## Brief
Leaving the pictures aside, restate all of the data exactly.
Given entries START
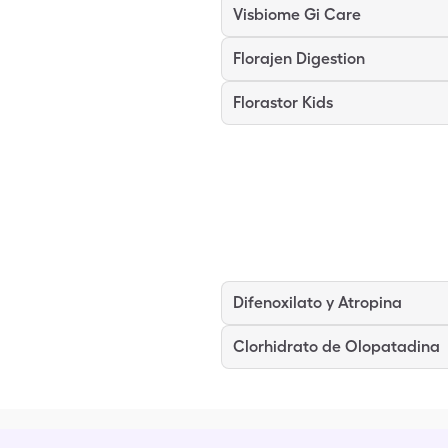
Visbiome Gi Care
Florajen Digestion
Florastor Kids
Difenoxilato y Atropina
Clorhidrato de Olopatadina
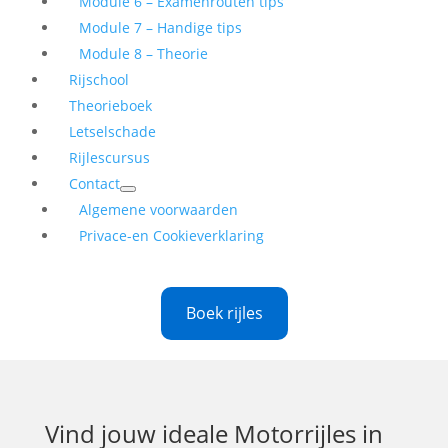
Module 6 – Examenrouten tips
Module 7 – Handige tips
Module 8 – Theorie
Rijschool
Theorieboek
Letselschade
Rijlescursus
Contact
Algemene voorwaarden
Privace-en Cookieverklaring
Boek rijles
Vind jouw ideale
Motorrijles in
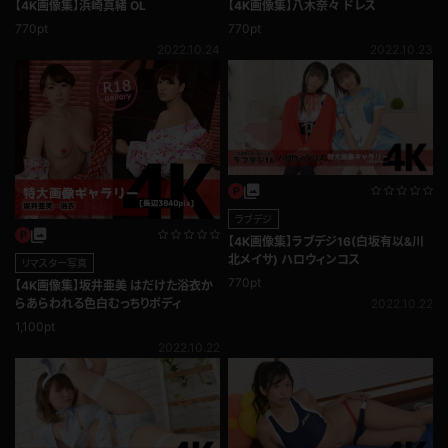
【4K画像集】浜崎真緒 OL
【4K画像集】八木奈々 ドレス
770pt
770pt
2022.10.24
2022.10.23
ラブデジ
【4K画像集】ラブデジ16(白坂有以&川
北メイサ) ハロウィンコス
リマスター写真
770pt
【4K画像集】坂井亜美 はだけた浴衣か
2022.10.22
らあらわれる色白むっちりボディ
1,100pt
2022.10.22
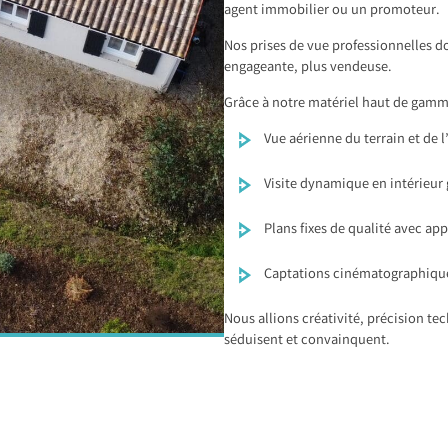
agent immobilier ou un promoteur.
Nos prises de vue professionnelles d
engageante, plus vendeuse.
Grâce à notre matériel haut de gamme
Vue aérienne du terrain et de
Visite dynamique en intérieur
Plans fixes de qualité avec ap
Captations cinématographique
Nous allions créativité, précision te
séduisent et convainquent.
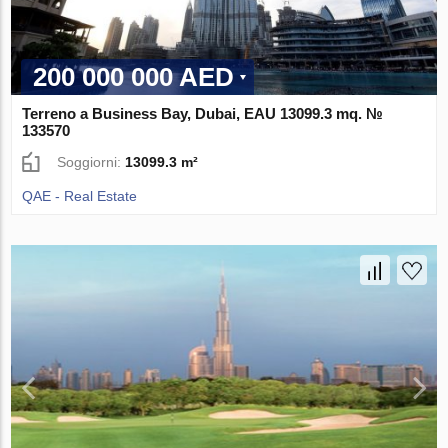
200 000 000 AED
Terreno a Business Bay, Dubai, EAU 13099.3 mq. №
133570
Soggiorni:
13099.3 m²
QAE - Real Estate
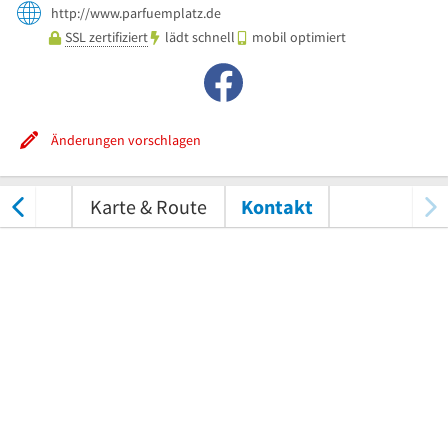
http://www.parfuemplatz.de
SSL zertifiziert
lädt schnell
mobil optimiert
Änderungen vorschlagen
tungen
Karte & Route
Kontakt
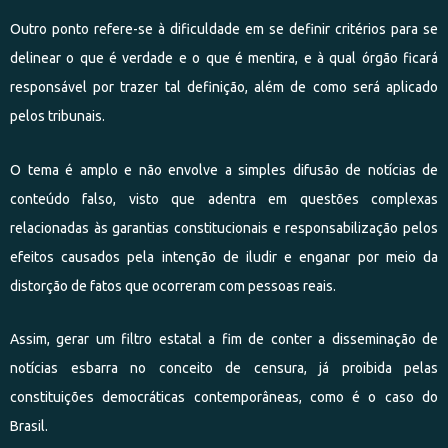
Outro ponto refere-se à dificuldade em se definir critérios para se
delinear o que é verdade e o que é mentira, e à qual órgão ficará
responsável por trazer tal definição, além de como será aplicado
pelos tribunais.
O tema é amplo e não envolve a simples difusão de notícias de
conteúdo falso, visto que adentra em questões complexas
relacionadas às garantias constitucionais e responsabilização pelos
efeitos causados pela intenção de iludir e enganar por meio da
distorção de fatos que ocorreram com pessoas reais.
Assim, gerar um filtro estatal a fim de conter a disseminação de
notícias esbarra no conceito de censura, já proibida pelas
constituições democráticas contemporâneas, como é o caso do
Brasil.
Given entries END
## Response
Visbiome Gi Care
Florajen Digestion
Florastor Kids
Difenoxilato y Atropina
Clorhidrato de Olopatadina
Module 6 – Examenrouten tips
Module 7 – Handige tips
Module 8 – Theorie
Rijschool
Theorieboek
Letselschade
Rijlescursus
Contact
Algemene voorwaarden
Privace-en Cookieverklaring
Boek rijles
Vind jouw ideale
Motorrijles in
【4K画像集】浜崎真緒 OL
【4K画像集】八木奈々 ドレス
770pt
770pt
2022.10.24
2022.10.23
ラブデジ
【4K画像集】ラブデジ16(白坂有以&川
北メイサ) ハロウィンコス
リマスター写真
770pt
【4K画像集】坂井亜美 はだけた浴衣か
2022.10.22
らあらわれる色白むっちりボディ
1,100pt
2022.10.22
agent immobilier ou un promoteur.
Nos prises de vue professionnelles d
engageante, plus vendeuse.
Grâce à notre matériel haut de gamme
Vue aérienne du terrain et de
Visite dynamique en intérieur
Plans fixes de qualité avec ap
Captations cinématographique
Nous allions créativité, précision te
séduisent et convainquent.
200 000 000 AED
Terreno a Business Bay, Dubai, EAU 13099.3 mq. №
133570
Soggiorni:
13099.3 m²
QAE - Real Estate
http://www.parfuemplatz.de
SSL zertifiziert
lädt schnell
mobil optimiert
Änderungen vorschlagen
tungen
Karte & Route
Kontakt
Outro ponto refere-se à dificuldade em se definir critérios para se
delinear o que é verdade e o que é mentira, e à qual órgão ficará
responsável por trazer tal definição, além de como será aplicado
pelos tribunais.
O tema é amplo e não envolve a simples difusão de notícias de
conteúdo falso, visto que adentra em questões complexas
relacionadas às garantias constitucionais e responsabilização pelos
efeitos causados pela intenção de iludir e enganar por meio da
distorção de fatos que ocorreram com pessoas reais.
Assim, gerar um filtro estatal a fim de conter a disseminação de
notícias esbarra no conceito de censura, já proibida pelas
constituições democráticas contemporâneas, como é o caso do
Brasil.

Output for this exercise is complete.